Stumm und schwer betrübt zog er von dannen. Jetzt besann er sich erst recht auf seines König Auftrag, wanderte durch die Dörfer und erwarb sich viel Anerkennung bei den Menschen, weil er immer fleißig und aufopferungsvoll half, ohne zu klagen und ohne je ein Wort zu sprechen.

Bald war er landauf und landab bekannt als der schweigsame Ritter. Es war kein leichtes Leben, das er führte, doch nahm er diese Buße für seinen Vertrauensbruch, den er begangen hatte, willig hin.
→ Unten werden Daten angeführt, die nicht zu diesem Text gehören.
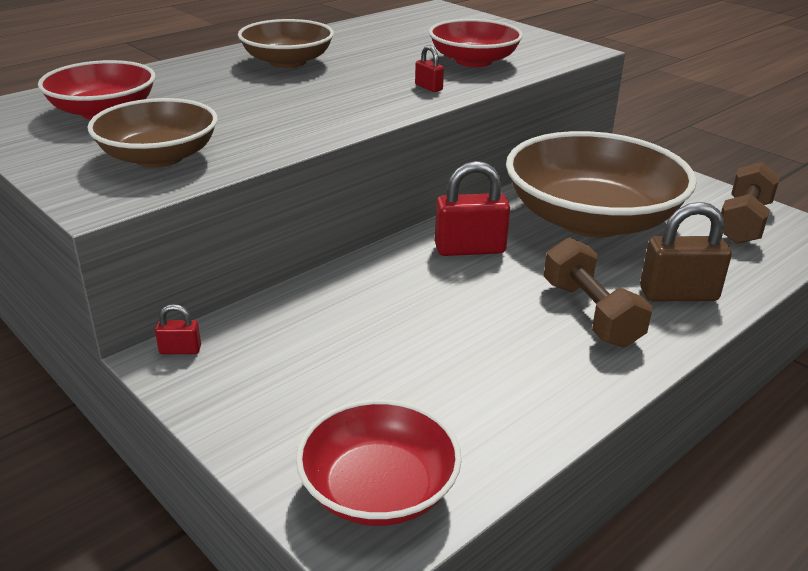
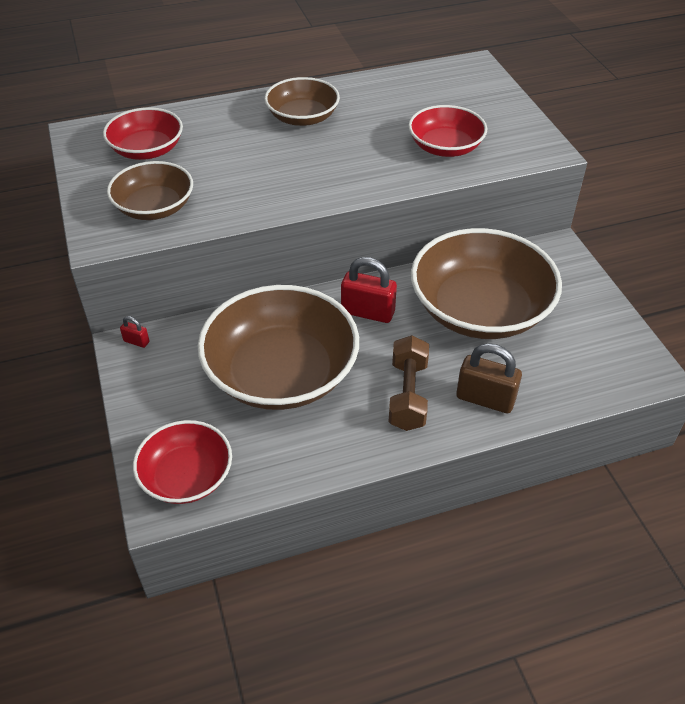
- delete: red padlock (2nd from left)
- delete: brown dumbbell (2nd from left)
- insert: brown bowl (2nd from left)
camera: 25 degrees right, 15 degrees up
An den Abenden, wenn alle Arbeit getan war und die anderen sich bei Tanz und Spiel vergnügten, saß er meist abseits und allein und dachte über den Sinn der drei Schatzkammern nach, die er unerlaubt geöffnet hatte.

Und auf einmal wusste er plötzlich, dass er in der ersten Kammer mit den Rosen, das Werden des Lebens erspäht hatte. Dieses Wissen ließ ihn froh und heiter werden; er trug nun etwas leichter seine Bürde.

Dann überkam ihn eines Tages die Gewissheit, dass er in der zweiten, goldenen Kammer das Bestehen des Lebens erschaut hatte. Voller Glücksgefühl wirkte er fortan weiter und ließ besonders den Armen, Geplagten und Kranken seine Hilfe angedeihen.

Das hatte zur Folge, dass man überall voller Lob vom schweigsamen Ritter war. Er selbst wusste nichts davon, sondern erfüllte nur stumm seine Aufgaben und suchte nach dem Sinn der letzten Kammer.

Dieser Sinn aber erschloss sich ihm erst, als er eines Abends schwer krank auf sein Lager sank. Da schien ihm auf einmal das Schreckliche verschwunden, das Geheimnis der Wandlung des Lebens erfüllte ihn, und mit dieser Erkenntnis löste sich auch seine Zunge wieder.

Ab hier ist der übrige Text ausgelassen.